#### Records for processing
◆ ◆ ◆

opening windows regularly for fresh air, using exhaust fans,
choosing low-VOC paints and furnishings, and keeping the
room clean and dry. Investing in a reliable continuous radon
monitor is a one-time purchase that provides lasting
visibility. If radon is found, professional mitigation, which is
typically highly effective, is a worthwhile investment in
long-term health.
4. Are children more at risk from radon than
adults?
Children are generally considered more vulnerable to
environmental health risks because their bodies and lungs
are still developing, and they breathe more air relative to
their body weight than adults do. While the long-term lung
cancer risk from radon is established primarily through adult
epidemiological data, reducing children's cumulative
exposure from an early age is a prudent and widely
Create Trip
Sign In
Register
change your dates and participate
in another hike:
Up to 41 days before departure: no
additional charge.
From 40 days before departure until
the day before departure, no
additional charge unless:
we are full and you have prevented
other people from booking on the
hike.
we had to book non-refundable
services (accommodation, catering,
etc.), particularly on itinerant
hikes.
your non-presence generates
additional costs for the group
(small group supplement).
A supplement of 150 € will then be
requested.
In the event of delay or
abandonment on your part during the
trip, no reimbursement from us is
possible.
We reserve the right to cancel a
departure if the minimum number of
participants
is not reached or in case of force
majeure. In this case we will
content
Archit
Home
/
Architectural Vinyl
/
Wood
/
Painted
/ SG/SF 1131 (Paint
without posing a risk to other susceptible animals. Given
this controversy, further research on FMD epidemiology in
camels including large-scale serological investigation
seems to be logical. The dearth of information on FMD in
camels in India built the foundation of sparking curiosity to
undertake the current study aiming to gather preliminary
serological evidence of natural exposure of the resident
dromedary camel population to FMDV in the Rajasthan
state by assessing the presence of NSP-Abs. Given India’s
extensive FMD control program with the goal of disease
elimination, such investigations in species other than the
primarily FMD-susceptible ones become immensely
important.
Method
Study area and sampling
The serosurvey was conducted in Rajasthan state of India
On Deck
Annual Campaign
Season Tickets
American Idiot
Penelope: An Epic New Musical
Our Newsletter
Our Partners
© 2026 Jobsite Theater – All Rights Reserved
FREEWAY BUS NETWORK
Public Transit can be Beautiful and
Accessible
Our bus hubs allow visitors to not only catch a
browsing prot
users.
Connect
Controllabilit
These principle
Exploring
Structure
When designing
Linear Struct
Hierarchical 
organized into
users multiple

◆ ◆ ◆

#### What you need to do
This calls for an exact transcription of every entry above.

#### Response to this exercise
opening windows regularly for fresh air, using exhaust fans,
choosing low-VOC paints and furnishings, and keeping the
room clean and dry. Investing in a reliable continuous radon
monitor is a one-time purchase that provides lasting
visibility. If radon is found, professional mitigation, which is
typically highly effective, is a worthwhile investment in
long-term health.
4. Are children more at risk from radon than
adults?
Children are generally considered more vulnerable to
environmental health risks because their bodies and lungs
are still developing, and they breathe more air relative to
their body weight than adults do. While the long-term lung
cancer risk from radon is established primarily through adult
epidemiological data, reducing children's cumulative
exposure from an early age is a prudent and widely
Create Trip
Sign In
Register
change your dates and participate
in another hike:
Up to 41 days before departure: no
additional charge.
From 40 days before departure until
the day before departure, no
additional charge unless:
we are full and you have prevented
other people from booking on the
hike.
we had to book non-refundable
services (accommodation, catering,
etc.), particularly on itinerant
hikes.
your non-presence generates
additional costs for the group
(small group supplement).
A supplement of 150 € will then be
requested.
In the event of delay or
abandonment on your part during the
trip, no reimbursement from us is
possible.
We reserve the right to cancel a
departure if the minimum number of
participants
is not reached or in case of force
majeure. In this case we will
content
Archit
Home
/
Architectural Vinyl
/
Wood
/
Painted
/ SG/SF 1131 (Paint
without posing a risk to other susceptible animals. Given
this controversy, further research on FMD epidemiology in
camels including large-scale serological investigation
seems to be logical. The dearth of information on FMD in
camels in India built the foundation of sparking curiosity to
undertake the current study aiming to gather preliminary
serological evidence of natural exposure of the resident
dromedary camel population to FMDV in the Rajasthan
state by assessing the presence of NSP-Abs. Given India’s
extensive FMD control program with the goal of disease
elimination, such investigations in species other than the
primarily FMD-susceptible ones become immensely
important.
Method
Study area and sampling
The serosurvey was conducted in Rajasthan state of India
On Deck
Annual Campaign
Season Tickets
American Idiot
Penelope: An Epic New Musical
Our Newsletter
Our Partners
© 2026 Jobsite Theater – All Rights Reserved
FREEWAY BUS NETWORK
Public Transit can be Beautiful and
Accessible
Our bus hubs allow visitors to not only catch a
browsing prot
users.
Connect
Controllabilit
These principle
Exploring
Structure
When designing
Linear Struct
Hierarchical 
organized into
users multiple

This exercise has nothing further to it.